HONG KONG, June 17 (Reuters) - Global hedge funds posted
their biggest jump in trading volumes across Asian markets in
over five years last week, a Goldman Sachs ( GS ) note showed.
Funds were buying and short-selling, with bullish positions
in Asia between June 6 and June 12 hitting their highest level
since September 2024 - outpacing bearish bets, said the Goldman
note, published on Friday and seen by Reuters on Tuesday.
Hedge funds bought equities in Japan, Hong Kong, Taiwan and
India last week, but were short selling onshore Chinese stocks,
Goldman said.
Asian stocks extended their strong rally in June as
high-level trade talks between U.S. and China in London raised
hopes for a de-escalation of the trade war, while South Korea's
election of a market-friendly new president boosted capital
inflows.
Market participants pointed out the trend of
de-dollarization as a hedge against further declines in the U.S.
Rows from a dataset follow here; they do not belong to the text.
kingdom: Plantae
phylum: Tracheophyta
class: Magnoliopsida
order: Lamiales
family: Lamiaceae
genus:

dollar also benefited broad Asian markets.
"If you are an international investor, you might start to
rotate back to either your own markets or Asia that has been
under appreciated," said Kier Boley, co-head and CIO of UBP
Alternative Investment Solutions.
The MSCI Asia-Pacific Index has risen 2.5%
this month ,led by gains in Korea and Taiwan stocks. The
benchmark has surged 24% since April 7, driven by a 90-day pause
on higher U.S. tariffs and signs of progress in trade
negotiations.
The share of developed Asia markets in hedge funds' total
exposure tracked by Goldman rose to 9%, ranking in the 94th
percentile in the past five years, Goldman said.